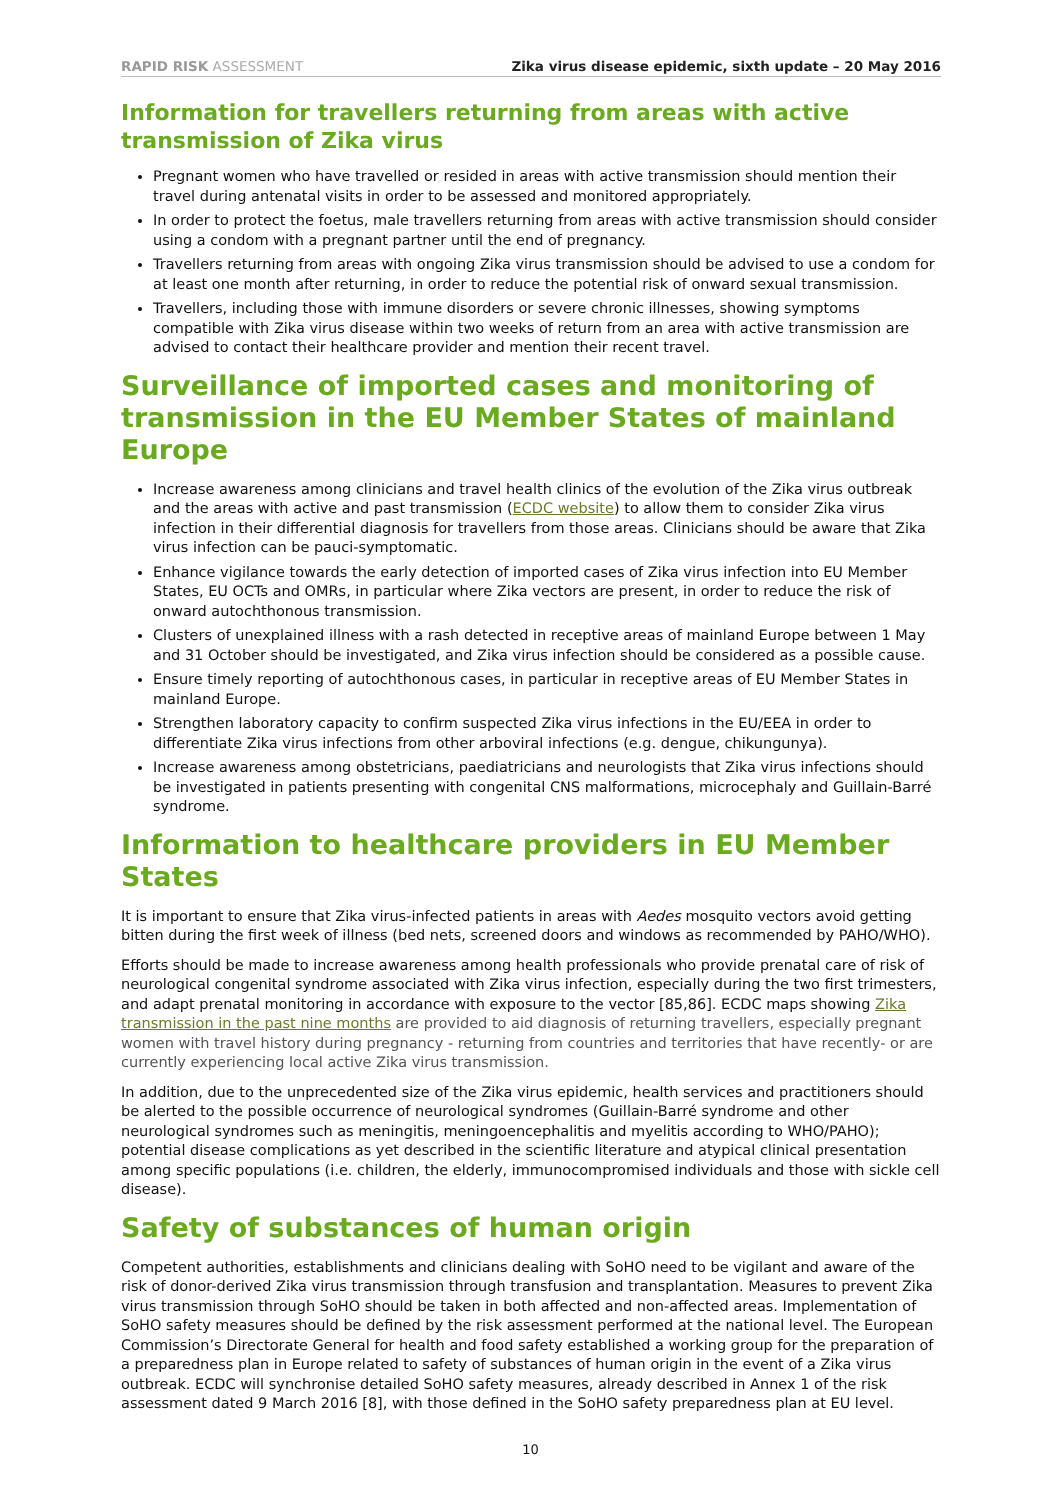RAPID RISK ASSESSMENT Zika virus disease epidemic, sixth update – 20 May 2016
Information for travellers returning from areas with active transmission of Zika virus
Pregnant women who have travelled or resided in areas with active transmission should mention their travel during antenatal visits in order to be assessed and monitored appropriately.
In order to protect the foetus, male travellers returning from areas with active transmission should consider using a condom with a pregnant partner until the end of pregnancy.
Travellers returning from areas with ongoing Zika virus transmission should be advised to use a condom for at least one month after returning, in order to reduce the potential risk of onward sexual transmission.
Travellers, including those with immune disorders or severe chronic illnesses, showing symptoms compatible with Zika virus disease within two weeks of return from an area with active transmission are advised to contact their healthcare provider and mention their recent travel.
Surveillance of imported cases and monitoring of transmission in the EU Member States of mainland Europe
Increase awareness among clinicians and travel health clinics of the evolution of the Zika virus outbreak and the areas with active and past transmission (ECDC website) to allow them to consider Zika virus infection in their differential diagnosis for travellers from those areas. Clinicians should be aware that Zika virus infection can be pauci-symptomatic.
Enhance vigilance towards the early detection of imported cases of Zika virus infection into EU Member States, EU OCTs and OMRs, in particular where Zika vectors are present, in order to reduce the risk of onward autochthonous transmission.
Clusters of unexplained illness with a rash detected in receptive areas of mainland Europe between 1 May and 31 October should be investigated, and Zika virus infection should be considered as a possible cause.
Ensure timely reporting of autochthonous cases, in particular in receptive areas of EU Member States in mainland Europe.
Strengthen laboratory capacity to confirm suspected Zika virus infections in the EU/EEA in order to differentiate Zika virus infections from other arboviral infections (e.g. dengue, chikungunya).
Increase awareness among obstetricians, paediatricians and neurologists that Zika virus infections should be investigated in patients presenting with congenital CNS malformations, microcephaly and Guillain-Barré syndrome.
Information to healthcare providers in EU Member States
It is important to ensure that Zika virus-infected patients in areas with Aedes mosquito vectors avoid getting bitten during the first week of illness (bed nets, screened doors and windows as recommended by PAHO/WHO).
Efforts should be made to increase awareness among health professionals who provide prenatal care of risk of neurological congenital syndrome associated with Zika virus infection, especially during the two first trimesters, and adapt prenatal monitoring in accordance with exposure to the vector [85,86]. ECDC maps showing Zika transmission in the past nine months are provided to aid diagnosis of returning travellers, especially pregnant women with travel history during pregnancy - returning from countries and territories that have recently- or are currently experiencing local active Zika virus transmission.
In addition, due to the unprecedented size of the Zika virus epidemic, health services and practitioners should be alerted to the possible occurrence of neurological syndromes (Guillain-Barré syndrome and other neurological syndromes such as meningitis, meningoencephalitis and myelitis according to WHO/PAHO); potential disease complications as yet described in the scientific literature and atypical clinical presentation among specific populations (i.e. children, the elderly, immunocompromised individuals and those with sickle cell disease).
Safety of substances of human origin
Competent authorities, establishments and clinicians dealing with SoHO need to be vigilant and aware of the risk of donor-derived Zika virus transmission through transfusion and transplantation. Measures to prevent Zika virus transmission through SoHO should be taken in both affected and non-affected areas. Implementation of SoHO safety measures should be defined by the risk assessment performed at the national level. The European Commission’s Directorate General for health and food safety established a working group for the preparation of a preparedness plan in Europe related to safety of substances of human origin in the event of a Zika virus outbreak. ECDC will synchronise detailed SoHO safety measures, already described in Annex 1 of the risk assessment dated 9 March 2016 [8], with those defined in the SoHO safety preparedness plan at EU level.
10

• _Problem statement_:
When you reach the line containing "Clusters of unexplained" in the data above, start copying exactly, and stop after the line containing "Information to healthcare".

• _Solution_:
Clusters of unexplained illness with a rash detected in receptive areas of mainland Europe between 1 May and 31 October should be investigated, and Zika virus infection should be considered as a possible cause.
Ensure timely reporting of autochthonous cases, in particular in receptive areas of EU Member States in mainland Europe.
Strengthen laboratory capacity to confirm suspected Zika virus infections in the EU/EEA in order to differentiate Zika virus infections from other arboviral infections (e.g. dengue, chikungunya).
Increase awareness among obstetricians, paediatricians and neurologists that Zika virus infections should be investigated in patients presenting with congenital CNS malformations, microcephaly and Guillain-Barré syndrome.
Information to healthcare providers in EU Member States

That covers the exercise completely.